When I was nineteen, pureness was the great issue. Instead of the world being divided up into Catholics and Protestants or Republicans and Democrats or white men and black men or even men and women, I saw the world divided into people who had slept with somebody and people who hadn’t, and this seemed the only really significant difference between one person and another. I thought a spectacular change would come over me the day I crossed the boundary line.
This quotation from Chapter 7 shows that Esther inhabits a world of limited sexual choices. Convention dictates that she will remain a virgin until she marries. If she chooses to have sex before marriage, she risks pregnancy, displeasing her future husband, and ruining her own name. Esther sets out to defy conventional expectations by losing her virginity with someone she does not expect to marry. Despite this firm goal, she finds it difficult to gain an independent sexual identity. The men in her life provide little help: Buddy has traditional ideas about male and female roles even though he has mildly transgressed by having an affair with a waitress; an acquaintance named Eric thinks sex disgusting, and will not have sex with a woman he loves; and Marco calls Esther a slut as he attempts to rape her.

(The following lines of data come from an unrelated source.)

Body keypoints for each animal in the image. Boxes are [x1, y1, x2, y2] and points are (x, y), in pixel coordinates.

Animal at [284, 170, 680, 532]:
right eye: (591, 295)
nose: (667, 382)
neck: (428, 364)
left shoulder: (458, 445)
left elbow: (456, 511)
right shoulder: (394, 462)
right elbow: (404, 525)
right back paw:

When Esther finally loses her virginity, she does not experience the “spectacular change” that she expects, although the experience does satisfy her in some says. Esther only partially escapes the repressive ideas about sexuality that surround her. By losing her virginity, she frees herself of the oppressive mandate to remain pure, but she fails to find sexual pleasure or independence.

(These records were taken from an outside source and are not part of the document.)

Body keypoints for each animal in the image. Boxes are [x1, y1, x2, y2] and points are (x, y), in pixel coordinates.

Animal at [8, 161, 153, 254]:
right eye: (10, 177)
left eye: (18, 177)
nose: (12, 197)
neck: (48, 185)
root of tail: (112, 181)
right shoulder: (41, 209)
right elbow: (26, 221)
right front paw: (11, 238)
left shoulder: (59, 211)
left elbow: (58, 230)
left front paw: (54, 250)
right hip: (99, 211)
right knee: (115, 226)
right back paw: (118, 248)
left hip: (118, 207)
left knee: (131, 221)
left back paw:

[W]herever I sat—on the deck of a ship or at a street café in Paris or Bangkok—I would be sitting under the same glass bell jar, stewing in my own sour air.
This quotation, from the beginning of Chapter 15, introduces the symbol of the bell jar. Esther explains that no matter where she goes, she exists in the hell of her own mind. She is trapped inside herself, and no external stimulation, no matter how new and exciting, can ameliorate this condition. The bell jar of Esther’s madness separates her from the people she should care about. Esther’s association of her illness with a bell jar suggests her feeling that madness descends on her without her control or assent—it is as if an unseen scientist traps her. Esther’s suicidal urges come from this sense of suffocating isolation.

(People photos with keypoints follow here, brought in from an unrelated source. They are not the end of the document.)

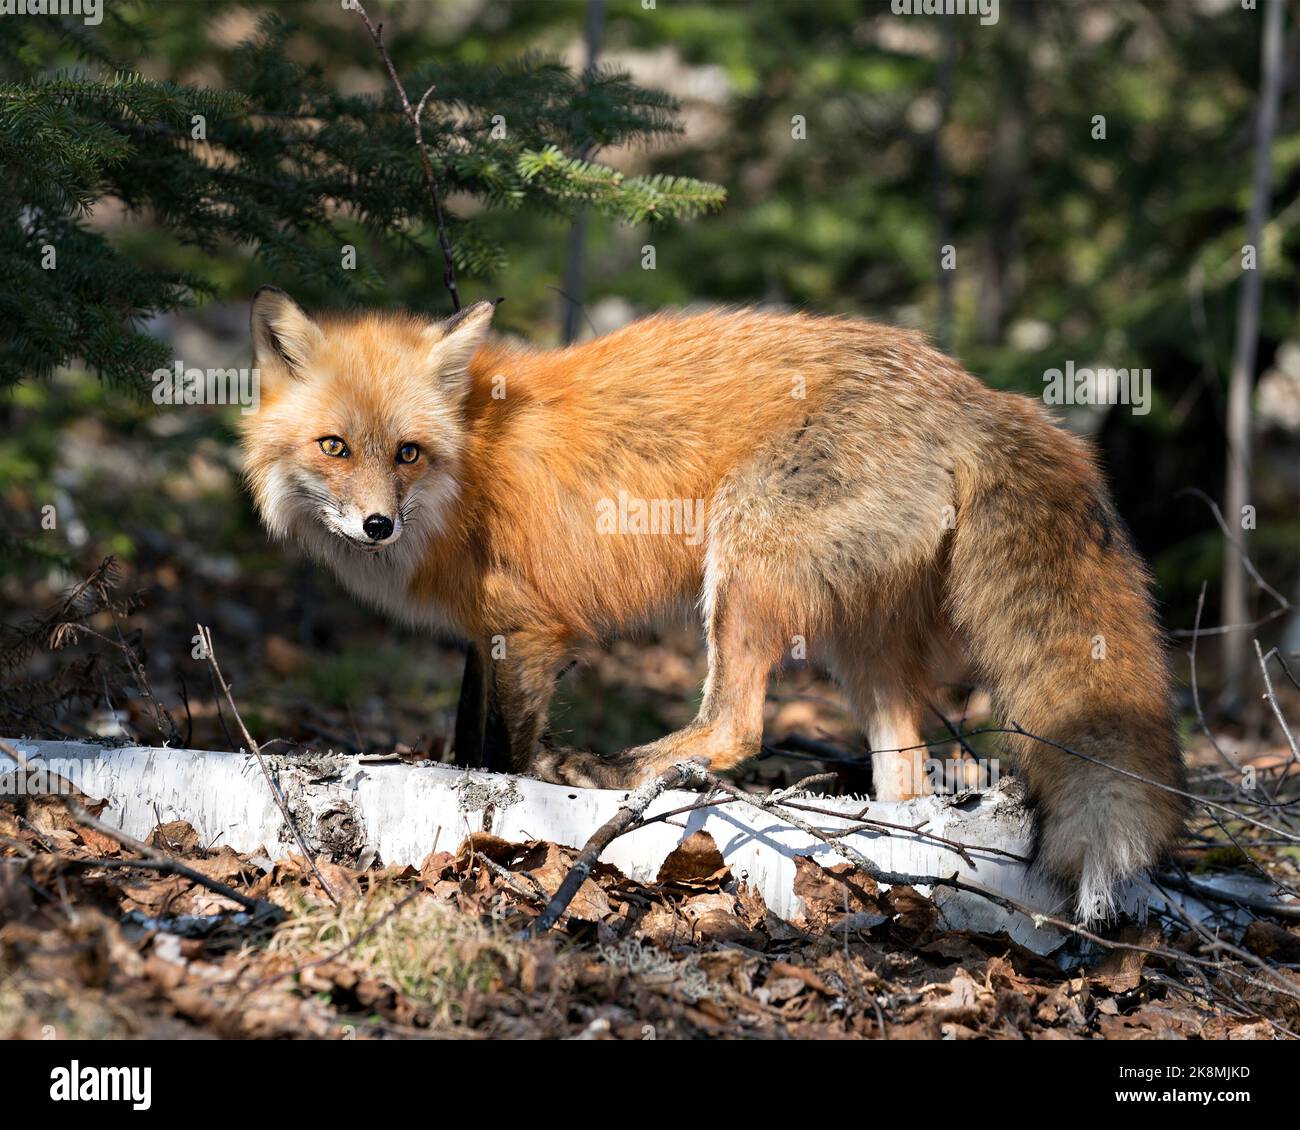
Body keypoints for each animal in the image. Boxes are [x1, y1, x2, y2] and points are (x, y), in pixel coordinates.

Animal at [244, 286, 1190, 920]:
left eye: (406, 452)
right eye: (334, 447)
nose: (375, 525)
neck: (471, 464)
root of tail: (973, 388)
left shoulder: (531, 627)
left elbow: (506, 755)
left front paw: (510, 820)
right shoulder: (489, 639)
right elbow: (467, 738)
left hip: (744, 568)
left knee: (735, 726)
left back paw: (617, 772)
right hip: (856, 640)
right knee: (906, 771)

To the person in the bell jar, blank and stopped as a dead baby, the world itself is the bad dream.
This quotation comes from the last chapter of the novel, in which Esther attempts to draw some conclusions about the experiences she has undergone. Her mother suggests that they treat Esther’s madness as if it were a bad dream that can be forgotten. This quotation records Esther’s inward response; she feels that madness is like being trapped in a bad dream, but it is a bad dream from which one cannot awake. Esther likens the person who suffers from mental illness to the pickled fetuses she saw at Buddy’s medical school, a morbid connection that illustrates the terror of madness.
How did I know that someday—at college, in Europe, somewhere, anywhere—the bell jar, with its stifling distortions, wouldn’t descend again?
This quotation, also from the last chapter of the novel, provides the final word on Esther’s supposed cure. The bell jar has lifted enough that Esther can function more or less normally. She has relinquished her desire to kill herself, and she begins to form tenuous connections with other people and with the outside world. But Esther still feels the bell jar hovering above her, and worries that it will trap her again. Her madness does not obey reason, and though she feels grateful to have escaped from it, she does not believe that this escape represents a fundamental or permanent change in her situation. If we read The Bell Jar as partly autobiographical, Plath’s own life story confirms that the bell jar can descend again. Just as the pressures that culminated in her late teens drove Plath to attempt suicide, the pressures that culminated in her early thirties drove her to commit suicide.